Short circuit protection of a controller for flyback converter

Question

I would like to have your opinions about this short circuit protection. Here is the schematic associated given into the datasheet.

And you can find into the same datasheet how their short circuit protection works.

Here are my questions:

1 - " When the output of a flyback power supply is shorted, the primary VDD decreases due to the coupling polarity between the aux winding and the secondary winding of a transformer"

It means that the current flowing through the secondary windings which is high produces a flux (according to the Ampere's theorem) which can cross the inductance of the auxilliary winding and then have an influence on the auxilliary voltage? Theoritically, the mutual inductance between the secondary winding and the auxilliary inductance should be null? I.e. coupling factor = 0? So the datasheet assumes that the transformer is not well designed.
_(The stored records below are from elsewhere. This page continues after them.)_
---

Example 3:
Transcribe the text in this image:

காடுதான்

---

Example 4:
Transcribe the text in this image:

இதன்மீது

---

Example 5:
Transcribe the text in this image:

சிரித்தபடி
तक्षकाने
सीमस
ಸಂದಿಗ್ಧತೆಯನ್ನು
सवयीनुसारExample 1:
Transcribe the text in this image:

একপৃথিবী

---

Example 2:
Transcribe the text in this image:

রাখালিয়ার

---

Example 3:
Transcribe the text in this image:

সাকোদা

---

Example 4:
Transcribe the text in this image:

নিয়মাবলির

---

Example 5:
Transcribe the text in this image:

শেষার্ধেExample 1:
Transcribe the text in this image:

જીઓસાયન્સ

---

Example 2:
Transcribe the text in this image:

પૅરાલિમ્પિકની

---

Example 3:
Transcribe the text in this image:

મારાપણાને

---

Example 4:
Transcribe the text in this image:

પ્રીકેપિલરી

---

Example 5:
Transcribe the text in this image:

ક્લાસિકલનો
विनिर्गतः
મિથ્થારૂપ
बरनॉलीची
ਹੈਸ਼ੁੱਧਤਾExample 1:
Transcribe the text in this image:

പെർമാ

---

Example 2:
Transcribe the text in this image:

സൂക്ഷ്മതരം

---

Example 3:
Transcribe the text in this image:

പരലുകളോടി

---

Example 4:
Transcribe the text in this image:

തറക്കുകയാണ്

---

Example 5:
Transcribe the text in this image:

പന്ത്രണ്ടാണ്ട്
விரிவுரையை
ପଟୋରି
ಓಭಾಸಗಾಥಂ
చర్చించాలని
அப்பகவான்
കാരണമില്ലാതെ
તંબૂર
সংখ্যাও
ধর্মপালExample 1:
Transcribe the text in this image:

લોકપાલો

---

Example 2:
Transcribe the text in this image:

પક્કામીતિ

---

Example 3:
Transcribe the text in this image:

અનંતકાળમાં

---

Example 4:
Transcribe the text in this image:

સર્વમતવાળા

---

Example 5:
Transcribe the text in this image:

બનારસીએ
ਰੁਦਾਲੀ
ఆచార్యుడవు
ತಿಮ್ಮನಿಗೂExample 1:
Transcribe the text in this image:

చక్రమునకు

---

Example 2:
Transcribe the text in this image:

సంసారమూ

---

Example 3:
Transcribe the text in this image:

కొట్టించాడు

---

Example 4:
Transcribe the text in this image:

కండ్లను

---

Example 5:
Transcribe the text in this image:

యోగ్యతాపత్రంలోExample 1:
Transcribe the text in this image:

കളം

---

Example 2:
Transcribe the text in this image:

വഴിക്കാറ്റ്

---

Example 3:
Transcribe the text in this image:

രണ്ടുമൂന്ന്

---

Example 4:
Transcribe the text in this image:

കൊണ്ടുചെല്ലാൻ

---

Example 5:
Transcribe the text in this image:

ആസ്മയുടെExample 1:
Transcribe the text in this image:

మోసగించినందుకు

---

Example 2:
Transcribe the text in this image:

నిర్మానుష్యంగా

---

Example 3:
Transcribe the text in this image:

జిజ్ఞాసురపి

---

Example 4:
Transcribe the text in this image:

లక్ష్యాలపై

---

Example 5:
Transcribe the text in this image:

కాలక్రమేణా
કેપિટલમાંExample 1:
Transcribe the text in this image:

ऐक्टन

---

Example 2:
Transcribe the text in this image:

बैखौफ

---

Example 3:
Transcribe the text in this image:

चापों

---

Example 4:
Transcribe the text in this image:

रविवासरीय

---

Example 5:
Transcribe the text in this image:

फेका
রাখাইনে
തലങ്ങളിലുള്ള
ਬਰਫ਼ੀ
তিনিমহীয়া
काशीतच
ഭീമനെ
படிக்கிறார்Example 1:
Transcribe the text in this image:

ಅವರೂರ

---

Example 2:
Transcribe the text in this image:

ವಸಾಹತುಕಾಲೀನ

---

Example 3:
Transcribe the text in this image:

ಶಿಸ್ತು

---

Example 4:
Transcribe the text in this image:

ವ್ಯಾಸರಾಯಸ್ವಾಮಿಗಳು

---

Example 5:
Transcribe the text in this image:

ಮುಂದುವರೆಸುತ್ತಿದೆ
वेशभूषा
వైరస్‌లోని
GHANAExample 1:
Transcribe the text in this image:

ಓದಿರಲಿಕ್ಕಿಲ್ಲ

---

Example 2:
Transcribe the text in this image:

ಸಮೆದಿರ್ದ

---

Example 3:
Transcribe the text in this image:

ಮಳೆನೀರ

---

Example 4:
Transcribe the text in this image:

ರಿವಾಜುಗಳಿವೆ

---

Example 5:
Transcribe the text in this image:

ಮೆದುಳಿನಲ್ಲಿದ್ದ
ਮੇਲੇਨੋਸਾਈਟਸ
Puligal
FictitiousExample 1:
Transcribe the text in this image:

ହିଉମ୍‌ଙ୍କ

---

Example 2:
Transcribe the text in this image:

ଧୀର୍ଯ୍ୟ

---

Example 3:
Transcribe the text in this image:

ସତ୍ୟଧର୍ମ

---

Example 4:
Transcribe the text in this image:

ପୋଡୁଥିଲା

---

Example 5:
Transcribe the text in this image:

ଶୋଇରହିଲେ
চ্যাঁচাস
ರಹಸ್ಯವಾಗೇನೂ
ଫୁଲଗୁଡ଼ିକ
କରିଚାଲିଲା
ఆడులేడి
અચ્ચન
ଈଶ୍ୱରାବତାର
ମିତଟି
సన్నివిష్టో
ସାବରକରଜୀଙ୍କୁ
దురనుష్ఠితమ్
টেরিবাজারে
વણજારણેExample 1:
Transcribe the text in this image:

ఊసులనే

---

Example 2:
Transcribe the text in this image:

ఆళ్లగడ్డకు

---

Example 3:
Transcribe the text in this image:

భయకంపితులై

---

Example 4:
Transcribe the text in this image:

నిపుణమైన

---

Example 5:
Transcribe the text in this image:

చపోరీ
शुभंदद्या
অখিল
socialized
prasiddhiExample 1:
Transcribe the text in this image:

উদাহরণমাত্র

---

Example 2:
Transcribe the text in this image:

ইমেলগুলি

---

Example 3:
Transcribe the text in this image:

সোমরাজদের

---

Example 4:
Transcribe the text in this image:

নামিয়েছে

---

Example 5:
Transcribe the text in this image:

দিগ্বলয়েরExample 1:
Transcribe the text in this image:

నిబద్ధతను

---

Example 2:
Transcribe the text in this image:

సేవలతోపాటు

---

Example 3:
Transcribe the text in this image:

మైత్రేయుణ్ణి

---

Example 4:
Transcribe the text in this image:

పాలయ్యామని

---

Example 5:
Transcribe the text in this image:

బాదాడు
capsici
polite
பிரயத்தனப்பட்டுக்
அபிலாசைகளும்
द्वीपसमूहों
2:nd question: "However, it is possible that the VDD voltage remains higher than the UVLO level even if the output is shorted. This happens when the coupling between the aux and the primary winding is too good." Is it asking to reduce the mutual inductance between primary and auxilliary, ie to increase the leakage inductance on the primary side? What it really asking is to have a lower coupling between the primary and the aux and a better coupling between the output and the aux. Imagine I follow the instructions, as the current sink by the auxilliary winding is low, even if the coupling factor is poor, the flux which will not be tranfered to the auxilliary side and so will remain to the primary would not be able to produce a high leakage inductance? As Lleakage = remaining_flux/I_primary (I’m not sure of this last definition)

Answer 1

This is a classic in switching power supplies. The auxiliary \$V_{cc}\$ is an image of \$V_{out}\$ and is dependent upon the transformer turns ratio linking the auxiliary and power windings. That is to say, if you have a 12-V output and a turns ratio of 1:1 on the auxiliary winding, then the auxiliary will be 12 V also. This is a theoretical approach because the transformer hosts many parasitics such as leakage inductances, ohmic drops and capacitances properly modeled via a cantilever model (see this paper).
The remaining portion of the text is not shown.